Letzte Woche demonstrierten wieder einmal die Haredim (Ultra – Orthodoxe Juden) in Jerusalem, Beit Shemesh, in Bnei Brak sowie in kleineren von Haredim bewohnten Städten.
Vorwiegend junge Haredim zeigten sich äußerst angriffslustig, denn sie demonstrierten gegen den Armeedienst. Dazu könnte ich jetzt wieder extrem viel Hintergrundfakten berichten, doch fasse ich mich kurz und nicht zu umständlich:
Zuerst einmal muss man erwähnen, dass kaum ein führender Rabbiner hinter den Demonstranten stand. Lediglich Rabbi Shmuel Auerbach aus Jerusalem. Und hierzu muss man wissen, dass seit dem Tode des bekannten Rabbi Yosef Shalom Eliyashiv im Jahre 2012 mehrere litvische Rabbis um die Führungsrolle im litvischen Movement kämpfen. Rabbi Auerbach aus Jerusalem ist einer davon. Der Konkurrenzkampf mit Bnei Brak (bei Tel Aviv) und dessen führende Rabbis Steinmann und Kanievsky ist hart.

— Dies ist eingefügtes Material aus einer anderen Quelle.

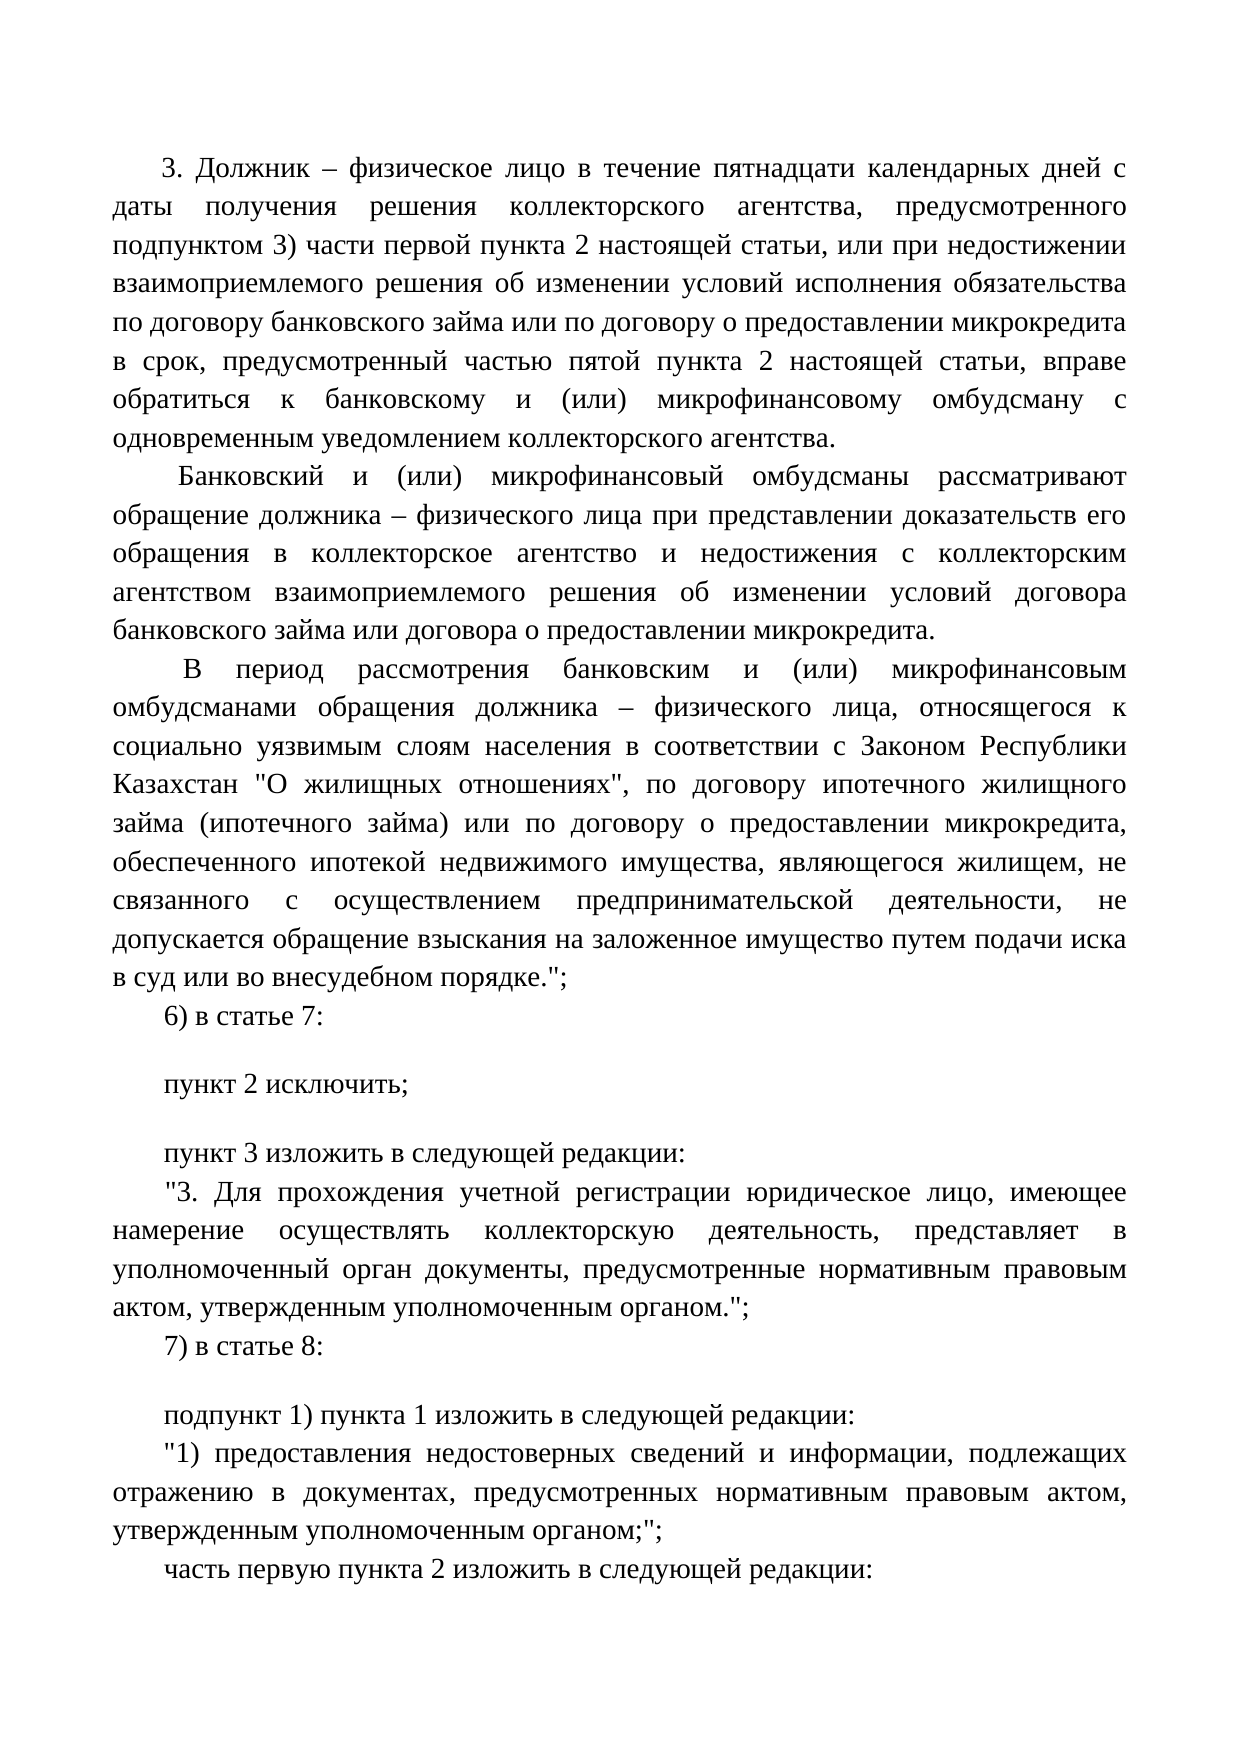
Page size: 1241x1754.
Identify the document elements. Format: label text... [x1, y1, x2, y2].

text часть первую пункта 2 изложить в следующей редакции: [112, 1551, 1128, 1584]
text пункт 2 исключить; [112, 1067, 1128, 1100]
text подпункт 1) пункта 1 изложить в следующей редакции: [112, 1397, 1128, 1430]
text "3. Для прохождения учетной регистрации юридическое лицо, имеющее намерение осуществлять коллекторскую деятельность, представляет в уполномоченный орган документы, предусмотренные нормативным правовым актом, утвержденным уполномоченным органом."; [112, 1174, 1128, 1323]
text Банковский и (или) микрофинансовый омбудсманы рассматривают обращение должника – физического лица при представлении доказательств его обращения в коллекторское агентство и недостижения с коллекторским агентством взаимоприемлемого решения об изменении условий договора банковского займа или договора о предоставлении микрокредита. [112, 458, 1128, 646]
text "1) предоставления недостоверных сведений и информации, подлежащих отражению в документах, предусмотренных нормативным правовым актом, утвержденным уполномоченным органом;"; [112, 1435, 1128, 1546]
text 3. Должник – физическое лицо в течение пятнадцати календарных дней с даты получения решения коллекторского агентства, предусмотренного подпунктом 3) части первой пункта 2 настоящей статьи, или при недостижении взаимоприемлемого решения об изменении условий исполнения обязательства по договору банковского займа или по договору о предоставлении микрокредита в срок, предусмотренный частью пятой пункта 2 настоящей статьи, вправе обратиться к банковскому и (или) микрофинансовому омбудсману с одновременным уведомлением коллекторского агентства. [112, 150, 1128, 453]
text 7) в статье 8: [112, 1328, 1128, 1362]
text 6) в статье 7: [112, 998, 1128, 1031]
text пункт 3 изложить в следующей редакции: [112, 1135, 1128, 1169]
text В период рассмотрения банковским и (или) микрофинансовым омбудсманами обращения должника – физического лица, относящегося к социально уязвимым слоям населения в соответствии с Законом Республики Казахстан "О жилищных отношениях", по договору ипотечного жилищного займа (ипотечного займа) или по договору о предоставлении микрокредита, обеспеченного ипотекой недвижимого имущества, являющегося жилищем, не связанного с осуществлением предпринимательской деятельности, не допускается обращение взыскания на заложенное имущество путем подачи иска в суд или во внесудебном порядке."; [112, 651, 1128, 993]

Jeder Rabbi will der beste und strengste sein und so gibt es ständig Reibereien. Dazu die Differenzen innerhalb vieler chassidischer Gruppen und in Mea Shearim geht es seit Jahren darum zu zeigen, dass einer frommer ist als der andere. Allein aus diesen Gründen sollte man diverse Demos nicht so furchtbar ernst nehmen. Insbesondere dann nicht, wenn nur ein Rabbi hinter ihnen steht und sich die haredischen Knessetparteien wie SHASS oder YAHADUT HATORAH einen feuchten Kehrricht um die Demonstranten scheren. „Na und! Ein Rabbi mit Gefolgschaft will man wieder zeigen, dass er auch wichtig ist.“  
Deutsche Medien könnten das alles wieder aufbauschen a la „Scheiss fromme Juden“, „Scheiss Fundamentalisten“ und „Ultra – Orthodoxe Juden sind eh alle zurückgeblieben“.

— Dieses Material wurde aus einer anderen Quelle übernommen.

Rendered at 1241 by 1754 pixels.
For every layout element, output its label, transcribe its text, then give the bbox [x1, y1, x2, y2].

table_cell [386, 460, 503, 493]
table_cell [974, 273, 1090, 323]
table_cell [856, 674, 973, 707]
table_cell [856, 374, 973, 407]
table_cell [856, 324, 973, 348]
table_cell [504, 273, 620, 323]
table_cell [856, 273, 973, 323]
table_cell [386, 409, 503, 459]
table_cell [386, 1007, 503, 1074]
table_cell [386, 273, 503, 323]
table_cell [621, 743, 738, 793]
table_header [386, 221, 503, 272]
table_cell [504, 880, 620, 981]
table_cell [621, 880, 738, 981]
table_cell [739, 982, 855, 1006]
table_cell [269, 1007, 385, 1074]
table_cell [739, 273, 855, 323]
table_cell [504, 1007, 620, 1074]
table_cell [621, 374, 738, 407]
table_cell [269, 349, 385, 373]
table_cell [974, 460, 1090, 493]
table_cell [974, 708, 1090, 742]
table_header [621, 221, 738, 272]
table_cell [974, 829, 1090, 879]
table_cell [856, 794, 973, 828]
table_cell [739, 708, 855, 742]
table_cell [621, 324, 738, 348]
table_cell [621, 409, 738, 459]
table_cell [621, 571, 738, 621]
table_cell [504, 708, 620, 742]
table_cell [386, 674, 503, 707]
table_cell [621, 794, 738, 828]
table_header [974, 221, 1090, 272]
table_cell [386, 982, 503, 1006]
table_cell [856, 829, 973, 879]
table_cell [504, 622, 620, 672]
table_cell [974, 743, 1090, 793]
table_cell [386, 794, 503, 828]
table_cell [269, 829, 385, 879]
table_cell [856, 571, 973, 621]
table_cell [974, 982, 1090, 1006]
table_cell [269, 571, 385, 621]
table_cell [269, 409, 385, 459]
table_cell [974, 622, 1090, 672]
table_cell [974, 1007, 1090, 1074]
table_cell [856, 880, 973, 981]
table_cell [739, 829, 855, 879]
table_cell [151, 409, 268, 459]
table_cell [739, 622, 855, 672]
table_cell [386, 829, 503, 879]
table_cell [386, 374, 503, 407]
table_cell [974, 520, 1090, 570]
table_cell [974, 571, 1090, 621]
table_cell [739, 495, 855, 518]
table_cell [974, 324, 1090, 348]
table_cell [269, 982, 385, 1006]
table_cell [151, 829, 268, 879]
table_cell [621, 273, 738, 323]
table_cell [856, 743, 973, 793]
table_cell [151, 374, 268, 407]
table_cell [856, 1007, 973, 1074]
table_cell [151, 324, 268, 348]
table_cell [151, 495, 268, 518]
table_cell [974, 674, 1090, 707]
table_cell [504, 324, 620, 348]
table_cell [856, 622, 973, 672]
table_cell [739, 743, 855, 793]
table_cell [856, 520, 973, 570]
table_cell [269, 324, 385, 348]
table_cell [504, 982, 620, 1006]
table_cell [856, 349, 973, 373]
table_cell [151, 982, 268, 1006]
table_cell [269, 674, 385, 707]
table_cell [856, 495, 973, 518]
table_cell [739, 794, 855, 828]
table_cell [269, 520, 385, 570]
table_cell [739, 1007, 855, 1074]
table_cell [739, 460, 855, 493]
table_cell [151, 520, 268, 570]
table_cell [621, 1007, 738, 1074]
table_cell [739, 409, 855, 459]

Das wäre die dumme einfach Fassung der Situation, welche die deutsche Meinungsmache gerne auffährt, ohne jegliche Ahnung zu haben. Genau dasselbe erfahren israelische Siedler in den deutschen Medien. „Alles Idioten und scheiss jüdische Fundamentalisten“.

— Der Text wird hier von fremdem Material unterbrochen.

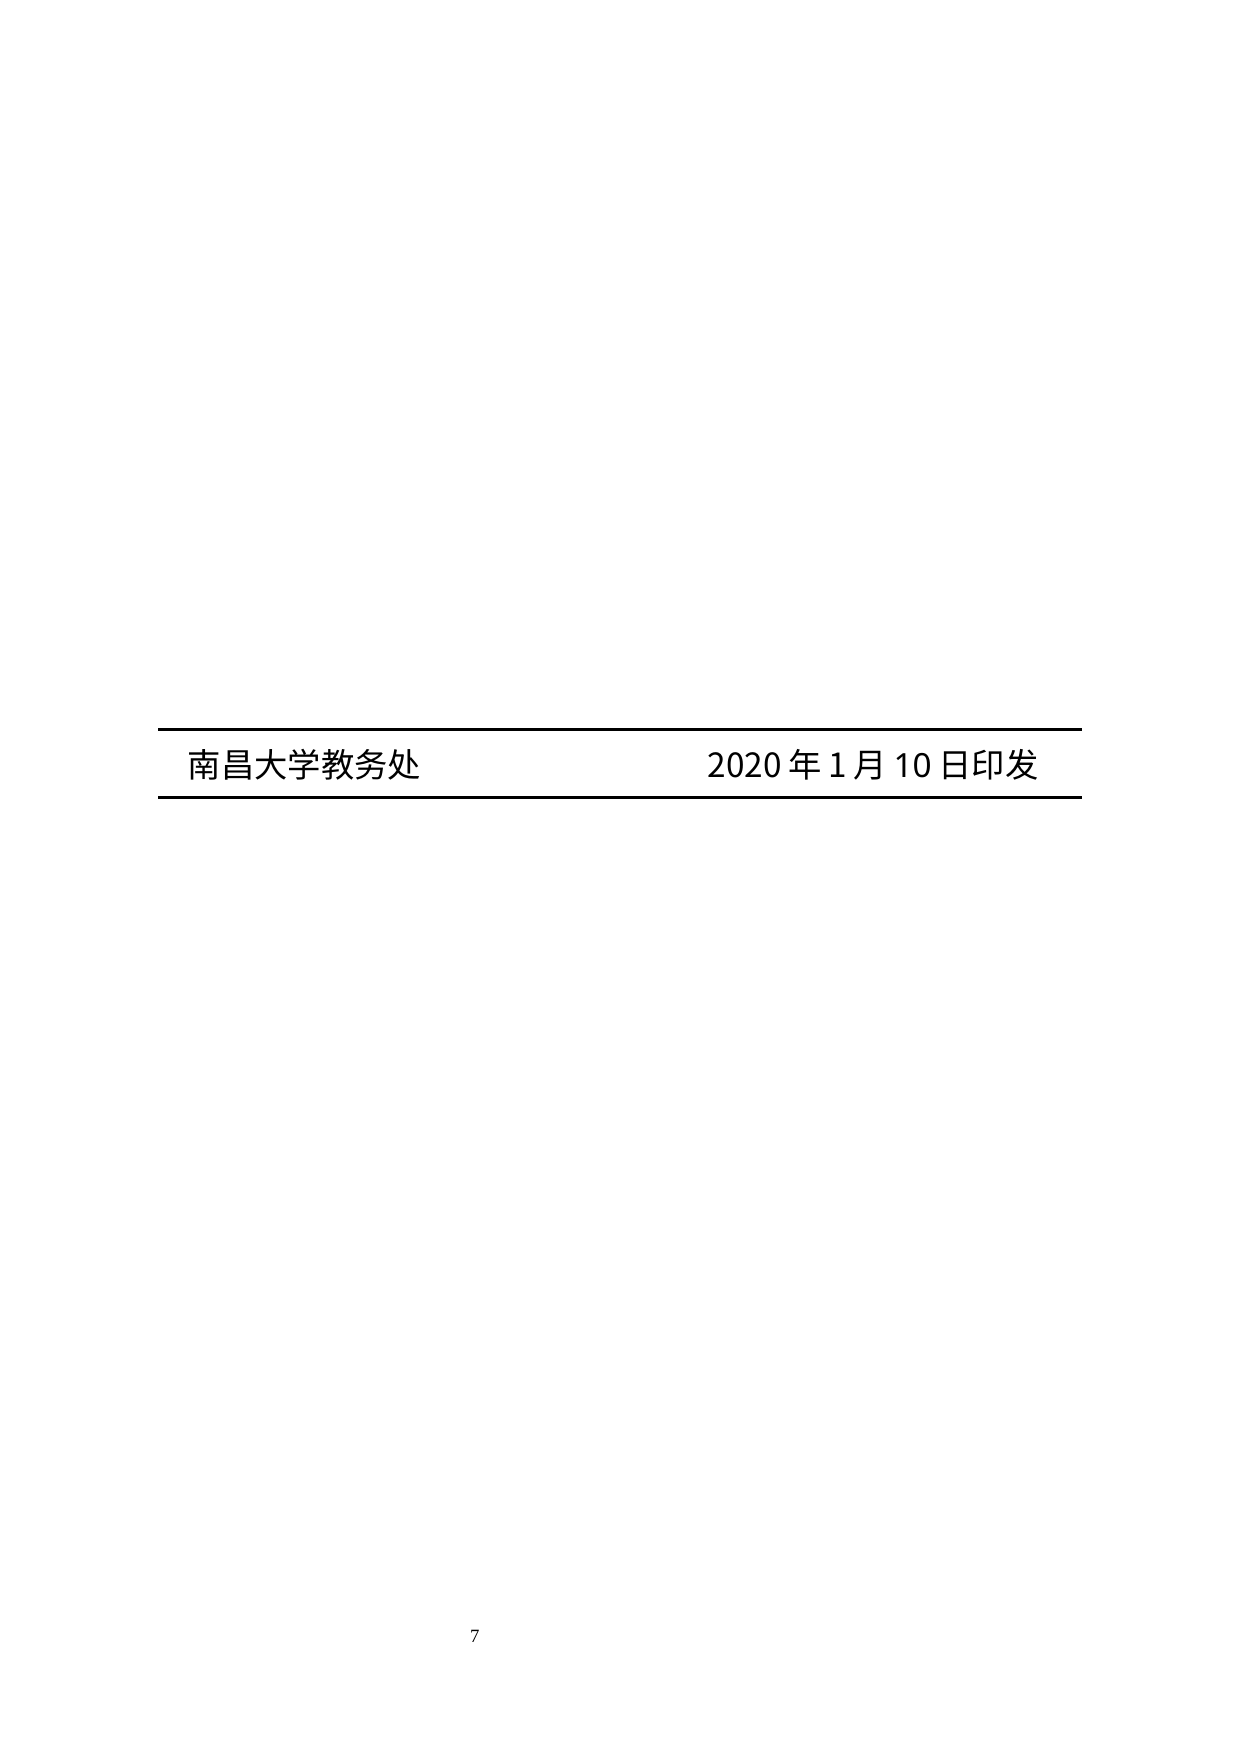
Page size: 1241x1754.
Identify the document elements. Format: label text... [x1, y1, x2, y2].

Bei den haredischen Demonstrationen muss immer dazu gesagt werden, dass nicht ALLE Haredim demonstrierten, sondern lediglich diverse kleine Gruppierungen mit einer bestimmten Agenda. Die haredische Mehrheit schloß sich nicht an.
In Jerusalem gab es in der letzten Woche an der Kreuzung neben dem Busbahnhof Randale. Demonstranten hielten Straßenbahn, Busse und den gesamten Verkehr auf. Und das fast immer zur Feierabendzeit, wenn die Leute nach Hause wollten. Klar, waren die Leute sauer und ich sah viele einfach heimlaufen. Busse gab es teilweise keine und wenn, wurden lange Umwege gefahren.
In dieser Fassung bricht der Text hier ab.